Ok. So going from GTX 465 to C2050 I should experience a boost of 4*(15/11) = 5.4 in computing power.

However as the memory bandwith is only ~1.4 times faster, this boost will not be experienced unless my code is not memory bound, which as far as I know is very unlikely.

Is this correct ?

Ok. So going from GTX 465 to C2050 I should experience a boost of 4*(15/11) = 5.4 in computing power.

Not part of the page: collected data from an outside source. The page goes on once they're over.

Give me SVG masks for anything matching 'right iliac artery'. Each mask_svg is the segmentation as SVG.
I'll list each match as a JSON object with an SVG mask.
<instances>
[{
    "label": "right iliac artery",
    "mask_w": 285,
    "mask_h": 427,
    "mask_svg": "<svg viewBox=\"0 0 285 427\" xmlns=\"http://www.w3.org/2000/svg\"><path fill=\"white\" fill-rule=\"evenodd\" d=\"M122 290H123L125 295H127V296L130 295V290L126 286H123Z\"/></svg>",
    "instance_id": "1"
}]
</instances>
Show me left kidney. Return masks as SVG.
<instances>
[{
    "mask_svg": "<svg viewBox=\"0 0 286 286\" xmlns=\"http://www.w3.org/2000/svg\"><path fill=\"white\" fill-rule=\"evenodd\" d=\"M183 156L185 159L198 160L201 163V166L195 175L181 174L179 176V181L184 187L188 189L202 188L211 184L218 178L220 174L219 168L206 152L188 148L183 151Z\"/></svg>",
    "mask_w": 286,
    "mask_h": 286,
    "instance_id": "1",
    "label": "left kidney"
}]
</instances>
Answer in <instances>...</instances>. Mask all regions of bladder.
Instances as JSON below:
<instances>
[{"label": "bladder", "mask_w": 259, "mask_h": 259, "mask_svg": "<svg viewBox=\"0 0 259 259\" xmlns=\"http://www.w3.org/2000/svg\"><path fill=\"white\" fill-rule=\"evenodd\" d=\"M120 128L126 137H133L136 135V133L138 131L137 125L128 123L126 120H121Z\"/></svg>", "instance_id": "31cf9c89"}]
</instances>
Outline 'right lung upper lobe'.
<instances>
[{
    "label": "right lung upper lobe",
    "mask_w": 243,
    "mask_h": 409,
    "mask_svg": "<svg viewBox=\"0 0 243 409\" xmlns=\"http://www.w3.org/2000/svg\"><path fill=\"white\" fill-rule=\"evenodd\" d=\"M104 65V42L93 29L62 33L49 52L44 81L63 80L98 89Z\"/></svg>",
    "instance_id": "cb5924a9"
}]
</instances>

However as the memory bandwith is only ~1.4 times faster, this boost will not be experienced unless my code is not memory bound, which as far as I know is very unlikely.

Is this correct ?

It might be, but that would depend on whether your code is really memory bandwidth bound on the GTX465 or not. Your current card should do about 106 Gflop/s double precision peak, and has 102 Gb/s peak memory bandwidth. My experience with the older GT200 (78 Gflop/s double and 100Gb/s main memory bandwidth) was that is was usually compute bound in double precision for the sort of stuff I do in Cuda. The only way to be sure is to do some benchmarking.

It might be, but that would depend on whether your code is really memory bandwidth bound on the GTX465 or not. Your current card should do about 106 Gflop/s double precision peak, and has 102 Gb/s peak memory bandwidth. My experience with the older GT200 (78 Gflop/s double and 100Gb/s main memory bandwidth) was that is was usually compute bound in double precision for the sort of stuff I do in Cuda. The only way to be sure is to do some benchmarking.

Ok. And how can I benchmark this ?

Ok. And how can I benchmark this ?

The “traditional” way would be to use the profiler to identify where your code spends most of its time, and analysis the operation count and memory transaction count of that code. It combined with timings, it should tell you whether the code is memory bandwidth bound or compute bound.

A novel alternative someone on these boards suggested involves timing your code while independently underclocking the memory and core clock of your card. The slowdown versus memory clock and core clock relationships should show where the throughput limit of the code lies.

The “traditional” way would be to use the profiler to identify where your code spends most of its time, and analysis the operation count and memory transaction count of that code. It combined with timings, it should tell you whether the code is memory bandwidth bound or compute bound.

A novel alternative someone on these boards suggested involves timing your code while independently underclocking the memory and core clock of your card. The slowdown versus memory clock and core clock relationships should show where the throughput limit of the code lies.

Mmmmh. So on Linux, you cannot use the “traditional” way. Let’s see if I can try the other one.

Mmmmh. So on Linux, you cannot use the “traditional” way. Let’s see if I can try the other one.

I am not sure I understand. I use linux, and the “traditional” way is how I also do it. Just run the cuda visual profiler to get timing and profiling data for your application.

I am not sure I understand. I use linux, and the “traditional” way is how I also do it. Just run the cuda visual profiler to get timing and profiling data for your application.

Damn. You are right. I was thinking about the new Visual C++ tool and not about the visual profiler.

Damn. You are right. I was thinking about the new Visual C++ tool and not about the visual profiler.